*TEXT*:
Rule 1: Don’t Bring Up Chechnya

Aka the biggest social blunder I’ve made so far


I made this mistake my fourth or fifth time socializing with Russians. There were five of us, including fellow American Sophia, in the Охотный Ряд (Hunter’s Row) shopping mall a stone’s throw or two from Red Square. The three Muscovites were helping us with our homework, translating six cryptic children’s poems dating from one of the rougher periods in Soviet history over terrible coffee at a Dunkin Donuts. (America runs on Dunkin, Sophia and I wondered aloud, does Russia as well? Maybe we aren’t so different…) Victor Kartinsky, seated across and to the left of the wobbly metal circle of a table, was quietest of the three though I’m sure it was not by choice. His English was the worst of our group, and my fitful, lurching Russian did little to make up the difference. He was clearly outgoing and it was easy to see that the forced distance bothered him. Though he was able, minutes after we were introduced, to gleefully scroll through an Instagram overflowing with portraits of a world traveler (skydiving, riding an elephant in Vietnam and a camel in Tunisia, scuba training in preparation for an upcoming solo trip to Costa Rica) to treat me to an eight-minute Go-Pro recording of his shaky attempt at motocrossing through a foot of snow in a park outside the city. I asked him how many years he’d ridden motorbikes. He met my question with a confused look. After an intervention from Lena, our translator, he replied with a guileless smile, “two weeks!”

*MATERIAL FOR THIS TASK*:
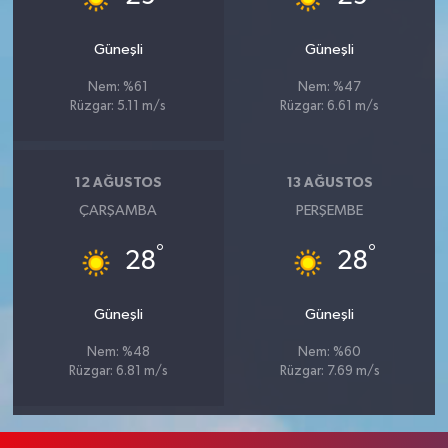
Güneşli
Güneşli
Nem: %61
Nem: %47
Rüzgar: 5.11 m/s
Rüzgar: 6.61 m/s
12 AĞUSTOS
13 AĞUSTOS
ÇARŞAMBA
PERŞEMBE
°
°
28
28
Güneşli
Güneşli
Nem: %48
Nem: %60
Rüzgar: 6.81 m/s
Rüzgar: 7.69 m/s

* * *

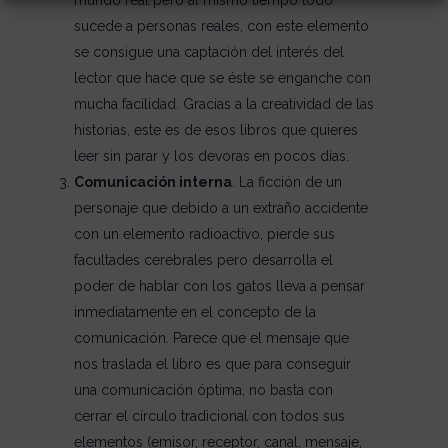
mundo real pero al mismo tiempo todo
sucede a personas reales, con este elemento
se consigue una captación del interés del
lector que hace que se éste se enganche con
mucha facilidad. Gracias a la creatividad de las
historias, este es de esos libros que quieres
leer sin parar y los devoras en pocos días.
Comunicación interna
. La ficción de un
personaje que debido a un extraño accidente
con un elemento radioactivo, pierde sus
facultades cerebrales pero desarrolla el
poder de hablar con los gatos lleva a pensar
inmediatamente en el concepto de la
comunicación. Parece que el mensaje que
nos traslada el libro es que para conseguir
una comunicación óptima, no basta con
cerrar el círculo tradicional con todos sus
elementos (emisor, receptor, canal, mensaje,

*EXERCISE REQUIREMENTS*:
a) From the rows, write the lines from the one containing "mundo real pero al mismo tiempo todo" through the one containing "inmediatamente en el concepto de la", inclusive, as a JSON list of strings with one string per line and no blank lines.
b) Continue the piece about socializing with Russians in Moscow from its final sentence.

*RESULTS FOR EACH TASK*:
a)
[
  "mundo real pero al mismo tiempo todo",
  "sucede a personas reales, con este elemento",
  "se consigue una captación del interés del",
  "lector que hace que se éste se enganche con",
  "mucha facilidad. Gracias a la creatividad de las",
  "historias, este es de esos libros que quieres",
  "leer sin parar y los devoras en pocos días.",
  "Comunicación interna",
  ". La ficción de un",
  "personaje que debido a un extraño accidente",
  "con un elemento radioactivo, pierde sus",
  "facultades cerebrales pero desarrolla el",
  "poder de hablar con los gatos lleva a pensar",
  "inmediatamente en el concepto de la"
]

b)
Lena and Yanna made up the rest of our party, Sophia’s and my tutors non-respectively. Lena, Sophia’s partner but sitting directly across from me, is a 24-year-old Moscow native who goes to business school, works at a Best Western, and has dreams of New York. She shared with me a particularly tragic tale of losing her student’s visa just days before a flight to New Jersey after being interrogated at the United States embassy. Two intimidating Americans who knew no Russian blasted her for an apparently illegal money transfer to the States, which she swears never took place. “I knew no-one in your country,” she told me with genuine emotion and a touching accent, “who would I send money to?” The Americans said that they would temporarily confiscate her visa and she never heard from them again.

Yanna, reclining off to the right on her phone, seems more simple, but that’s only because of her quieter nature. She’s 19 and her English is somewhat overshadowed by Lena’s. I try to engage her in my new tongue as much as possible, but there’s only so much my vocabulary will permit. Originally from Irkutsk, a frozen city in central Siberia near the banks of the massive Lake Baikal, she moved here at 16 to study and hasn’t looked back. To Lena, apparently her best friend, she is coworker at the hotel and a fellow student in business, though Yanna seems more focused on Europe. She’s traveled as far west as Germany and her point of entry to the Anglosphere will be, she hopes, Britain. Writing this now reminds me of how much I still need to ask her about herself.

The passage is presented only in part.